Challenge: Write out all of the data below word for word, leaving out the pictures.

--- start Data rows ---

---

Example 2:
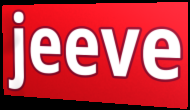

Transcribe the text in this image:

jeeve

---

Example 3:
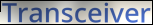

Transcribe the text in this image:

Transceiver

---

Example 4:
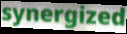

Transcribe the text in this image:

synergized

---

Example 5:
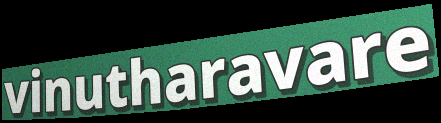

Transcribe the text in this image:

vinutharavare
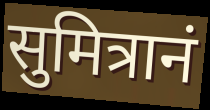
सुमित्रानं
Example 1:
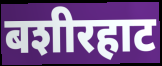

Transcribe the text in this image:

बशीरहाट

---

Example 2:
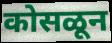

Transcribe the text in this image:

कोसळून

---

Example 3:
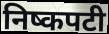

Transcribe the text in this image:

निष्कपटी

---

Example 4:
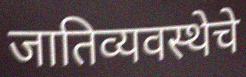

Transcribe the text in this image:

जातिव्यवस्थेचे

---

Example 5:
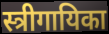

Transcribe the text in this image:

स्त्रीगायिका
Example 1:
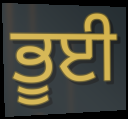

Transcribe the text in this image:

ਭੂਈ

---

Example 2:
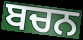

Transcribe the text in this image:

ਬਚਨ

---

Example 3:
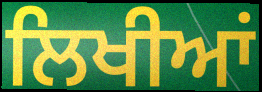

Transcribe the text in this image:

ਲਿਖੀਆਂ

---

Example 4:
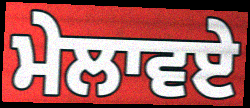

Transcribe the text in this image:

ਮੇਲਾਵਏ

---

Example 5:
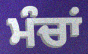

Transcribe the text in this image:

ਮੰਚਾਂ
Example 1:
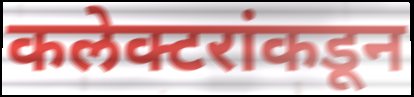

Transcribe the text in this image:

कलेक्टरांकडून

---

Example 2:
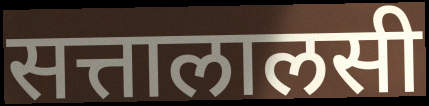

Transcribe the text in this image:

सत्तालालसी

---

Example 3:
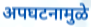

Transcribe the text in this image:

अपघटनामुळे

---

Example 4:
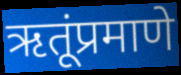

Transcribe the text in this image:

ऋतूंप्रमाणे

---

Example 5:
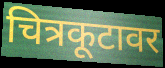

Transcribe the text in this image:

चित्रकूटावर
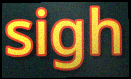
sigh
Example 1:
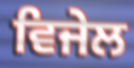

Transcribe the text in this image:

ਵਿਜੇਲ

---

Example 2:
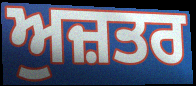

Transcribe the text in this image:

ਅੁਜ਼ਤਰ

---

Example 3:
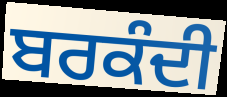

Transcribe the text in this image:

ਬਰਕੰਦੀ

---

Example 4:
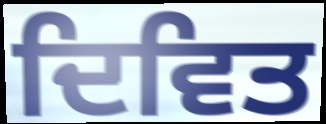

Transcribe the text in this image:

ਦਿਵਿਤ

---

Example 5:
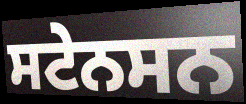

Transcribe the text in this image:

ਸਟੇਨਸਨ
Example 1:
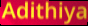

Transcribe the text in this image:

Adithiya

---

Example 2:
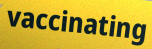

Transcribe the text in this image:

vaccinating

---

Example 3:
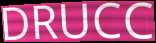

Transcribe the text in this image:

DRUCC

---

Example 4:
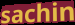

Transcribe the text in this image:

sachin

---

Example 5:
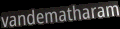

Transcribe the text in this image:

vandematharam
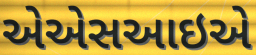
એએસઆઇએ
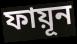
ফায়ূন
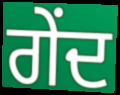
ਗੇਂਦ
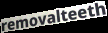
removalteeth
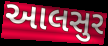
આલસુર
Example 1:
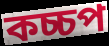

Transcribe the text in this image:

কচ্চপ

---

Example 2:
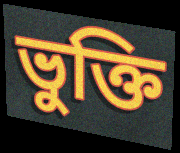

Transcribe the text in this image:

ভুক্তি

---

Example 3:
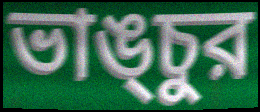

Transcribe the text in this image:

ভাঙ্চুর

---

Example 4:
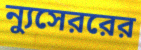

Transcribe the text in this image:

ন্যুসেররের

--- end Data rows ---

Written answer:
---

Example 2:

Transcribe the text in this image:

jeeve

---

Example 3:

Transcribe the text in this image:

Transceiver

---

Example 4:

Transcribe the text in this image:

synergized

---

Example 5:

Transcribe the text in this image:

vinutharavare
सुमित्रानं
Example 1:

Transcribe the text in this image:

बशीरहाट

---

Example 2:

Transcribe the text in this image:

कोसळून

---

Example 3:

Transcribe the text in this image:

निष्कपटी

---

Example 4:

Transcribe the text in this image:

जातिव्यवस्थेचे

---

Example 5:

Transcribe the text in this image:

स्त्रीगायिका
Example 1:

Transcribe the text in this image:

ਭੂਈ

---

Example 2:

Transcribe the text in this image:

ਬਚਨ

---

Example 3:

Transcribe the text in this image:

ਲਿਖੀਆਂ

---

Example 4:

Transcribe the text in this image:

ਮੇਲਾਵਏ

---

Example 5:

Transcribe the text in this image:

ਮੰਚਾਂ
Example 1:

Transcribe the text in this image:

कलेक्टरांकडून

---

Example 2:

Transcribe the text in this image:

सत्तालालसी

---

Example 3:

Transcribe the text in this image:

अपघटनामुळे

---

Example 4:

Transcribe the text in this image:

ऋतूंप्रमाणे

---

Example 5:

Transcribe the text in this image:

चित्रकूटावर
sigh
Example 1:

Transcribe the text in this image:

ਵਿਜੇਲ

---

Example 2:

Transcribe the text in this image:

ਅੁਜ਼ਤਰ

---

Example 3:

Transcribe the text in this image:

ਬਰਕੰਦੀ

---

Example 4:

Transcribe the text in this image:

ਦਿਵਿਤ

---

Example 5:

Transcribe the text in this image:

ਸਟੇਨਸਨ
Example 1:

Transcribe the text in this image:

Adithiya

---

Example 2:

Transcribe the text in this image:

vaccinating

---

Example 3:

Transcribe the text in this image:

DRUCC

---

Example 4:

Transcribe the text in this image:

sachin

---

Example 5:

Transcribe the text in this image:

vandematharam
એએસઆઇએ
ফায়ূন
ਗੇਂਦ
removalteeth
આલસુર
Example 1:

Transcribe the text in this image:

কচ্চপ

---

Example 2:

Transcribe the text in this image:

ভুক্তি

---

Example 3:

Transcribe the text in this image:

ভাঙ্চুর

---

Example 4:

Transcribe the text in this image:

ন্যুসেররের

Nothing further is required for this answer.